I am going to willfully try to forget that spoiler because I think I want to read that book.

It reminds me of this great Tanehisi post from a couple of years ago,

Whenever people say, “You should not discriminate against people because they didn’t chose to be black,” I hear the mild tones of wild liberal condescension.

Implicit in that logic is a kind of judgment, the notion that if I could choose, I obviously would choose to be white. But what if I just like being black? What if I could choose and would still choose black? Ditto for homosexuality. So what if you do choose to be gay? I understand that a lot of the science says you don’t, but why do we accept this implicit idea that heterosexuality is, necessarily, what everyone would chose?
. . .
What if it is who you are and what you choose?

Which moved me, b/c on one hand I feel like it’s important to acknowledge both the research and people’s sense of their immovable biological and psychological realities, but on the other hand, yeah, any sort of consensual sexuality should be a perfectly valid choice, since they are (by definitions) not choices that harm others; all arguments against them are themselves rooted in chosen religions. We experiment, we act, we try things, we are not just an immutable organic machine, but an accumulation of choices and experiences, and freedom includes the freedom to shape that. My freedom to be religious is completely entwined with mine & anyone else’s freedom to choose to be gay or bisexual or straight or genderqueer or whatnot.

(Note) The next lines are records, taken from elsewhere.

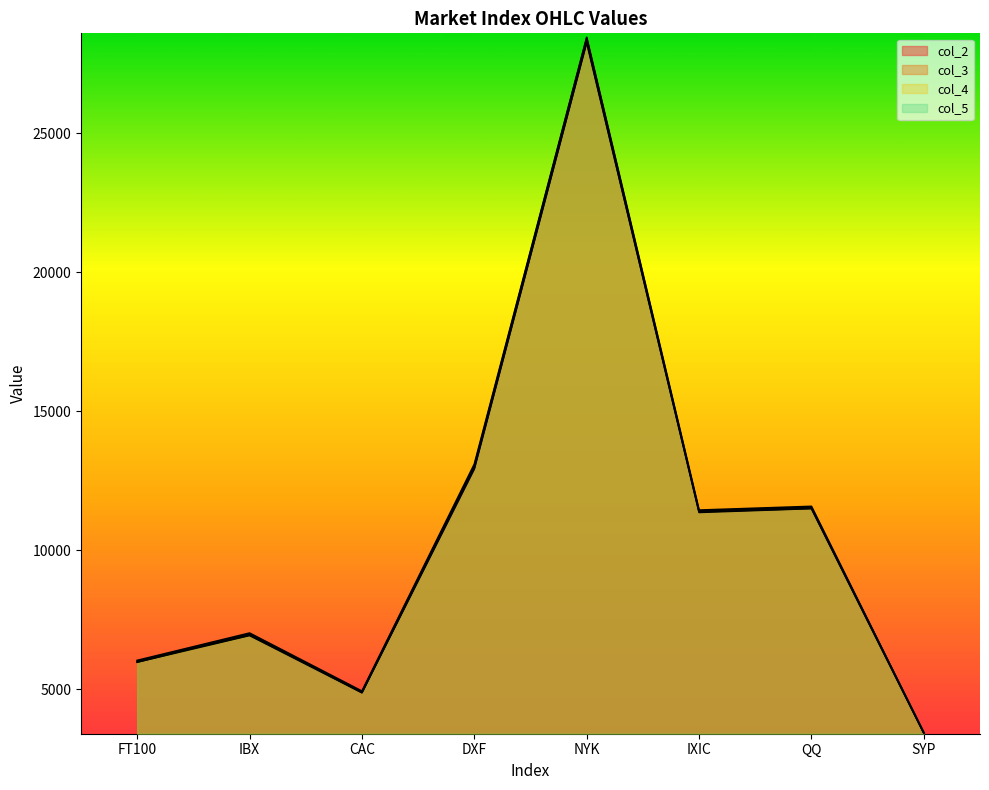

What is the total value across all series at SYP?

13741.7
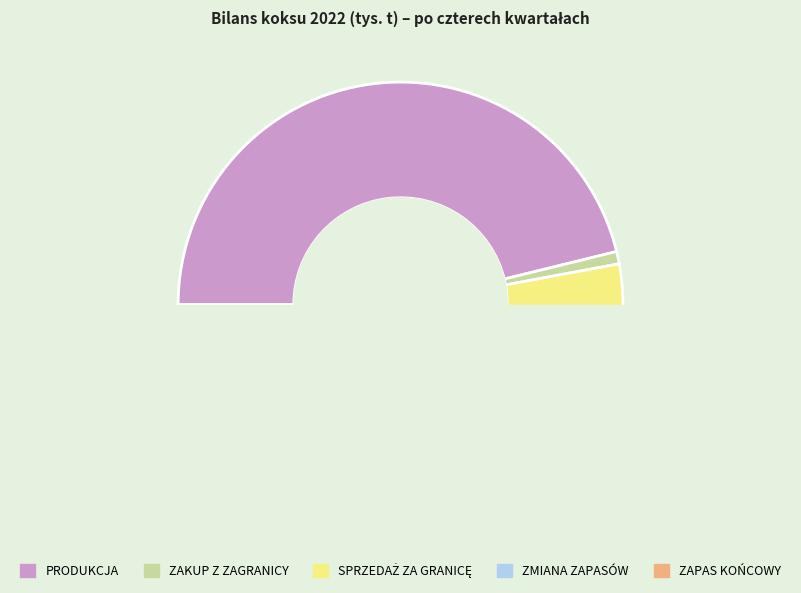

What percentage is the ZAKUP Z ZAGRANICY slice, to the nearest percent?

1%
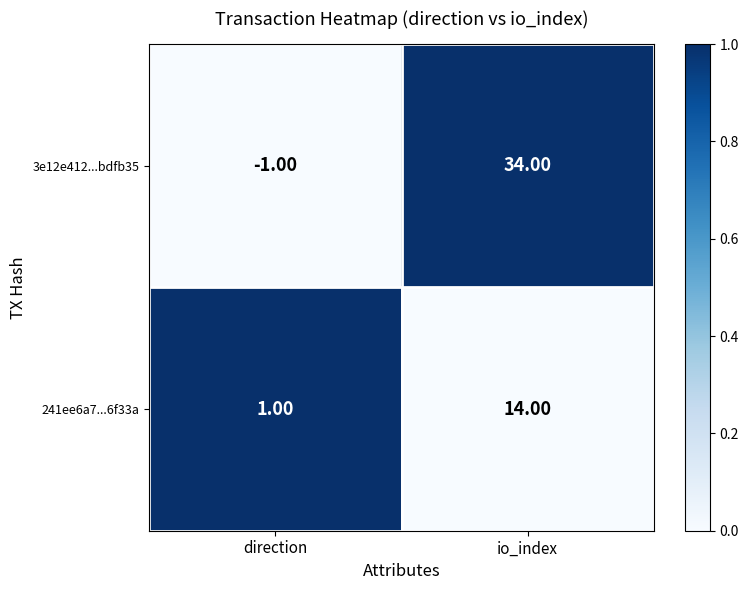

What is the spread (max minus min) of values at direction?

2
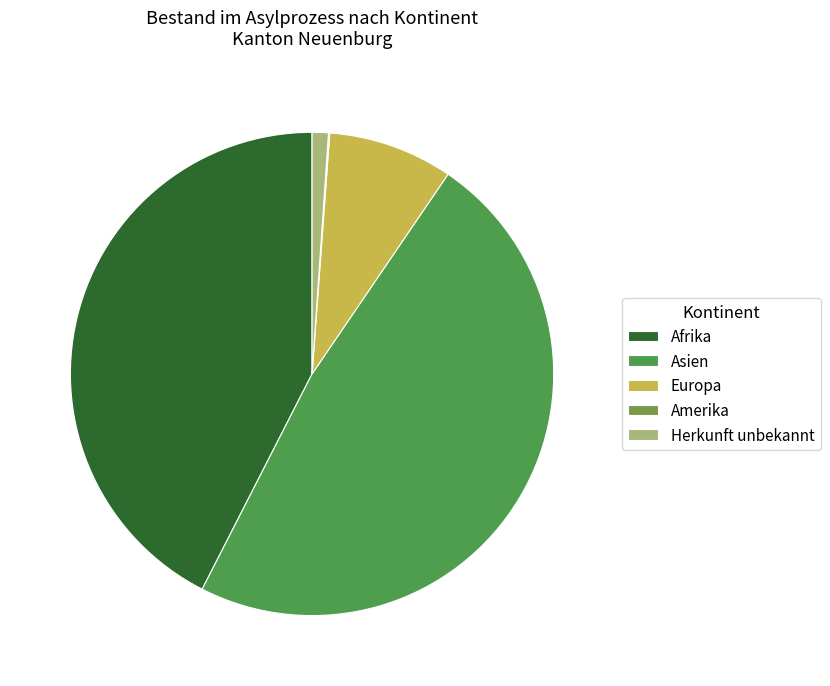

Between Europa and Asien, which is larger?

Asien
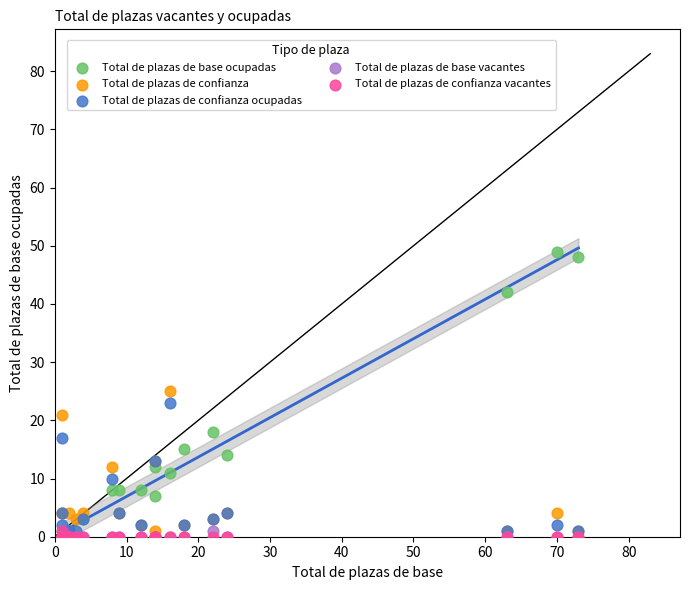

What are all the series names shown in the legend?

Total de plazas de base ocupadas, Total de plazas de confianza, Total de plazas de confianza ocupadas, Total de plazas de base vacantes, Total de plazas de confianza vacantes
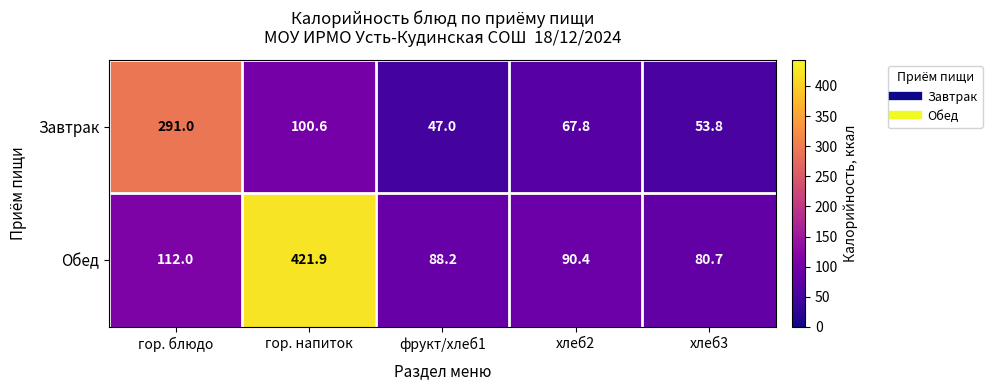

What is the difference between the Обед values at хлеб3 and хлеб2?

9.7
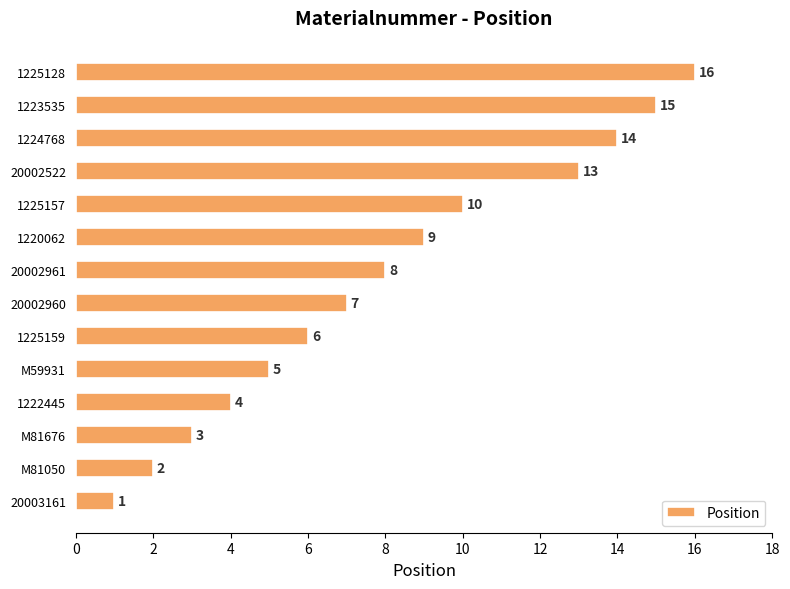

Are the bars horizontal?

Yes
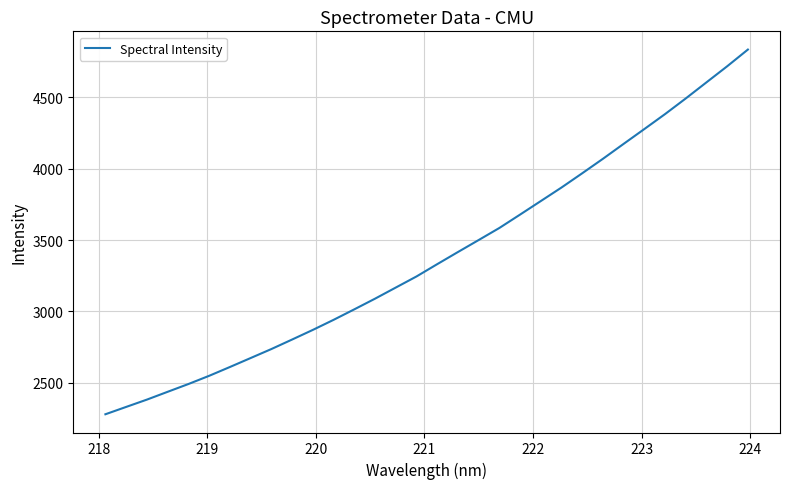

What is the greatest value displayed?

4833.3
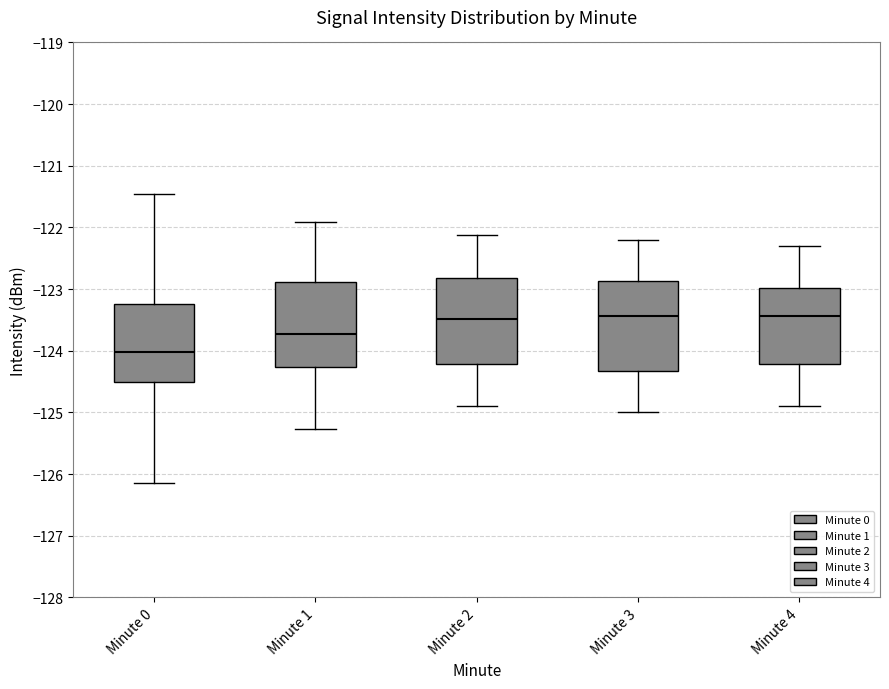

Where is the upper edge of the box for Minute 1 on the y-axis? The values are not printed on the chart, so give them approximately, as read against the axis.

-122.9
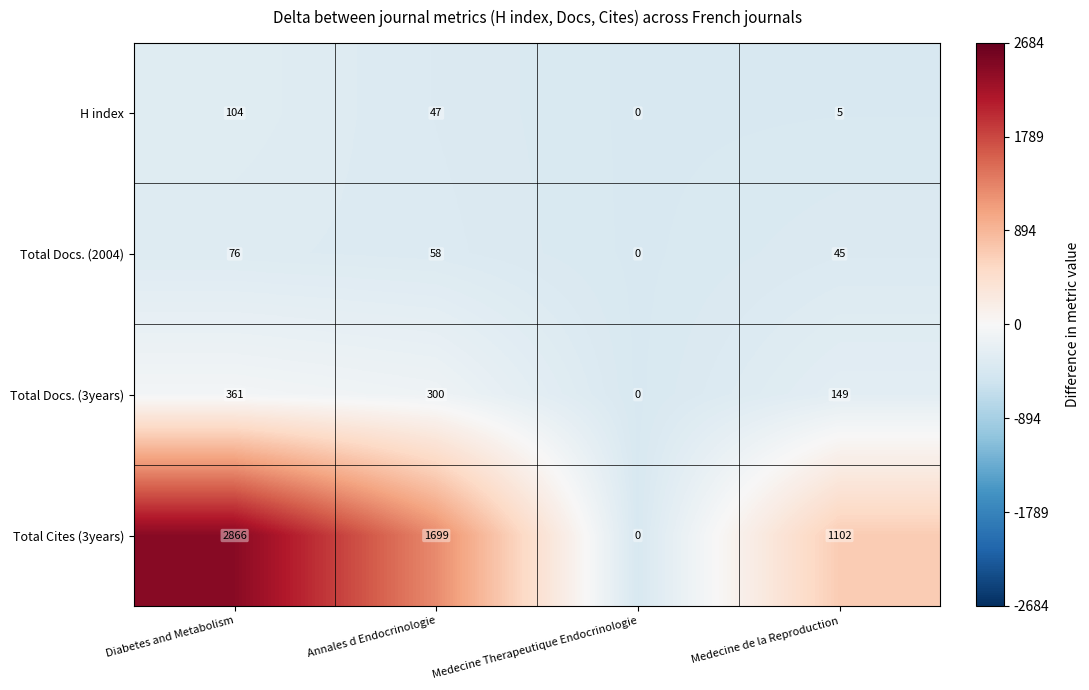

What is the spread (max minus min) of values at Medecine de la Reproduction?

1097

because everyone’s jour ney is difficult in its own way.

Always a good reminder.

Tim Carmody says…

If you’re talking about Lost Language of Cranes, I don’t really think of it as a spoiler. It’s the premise of the book, revealed early on. If it’s a spoiler, it’s like saying “Hamlet’s father was actually poisoned by his uncle” is a spoiler.

It’s weird, though, because I first thought, “maybe she means Ghosts?” And I never thought of the “curse-of-the-father-inherited-by-the-son” dynamics in Ghosts applied to LLC. Eh, not sure it actually does.

But Leavitt as an heir of Ibsen — that actually might work.

Er, I was actually talking about God Says No. I should read more Ibsen though. Or preferably, see it first.

Ta-Nehisi had written another post I had in mind when I wrote this one, in which he talks about the disapprobation society casts on interracial couples, and says that in a world where it’s as hard as this one for two people to fall in love, he wonders how anyone could begrudge someone else succeeding in that.

But don’t worry, the spoiler in this case really doesn’t spoil much. Hannaham signals fairly clearly and early that Gary will not surrender to homosexuality without a fight.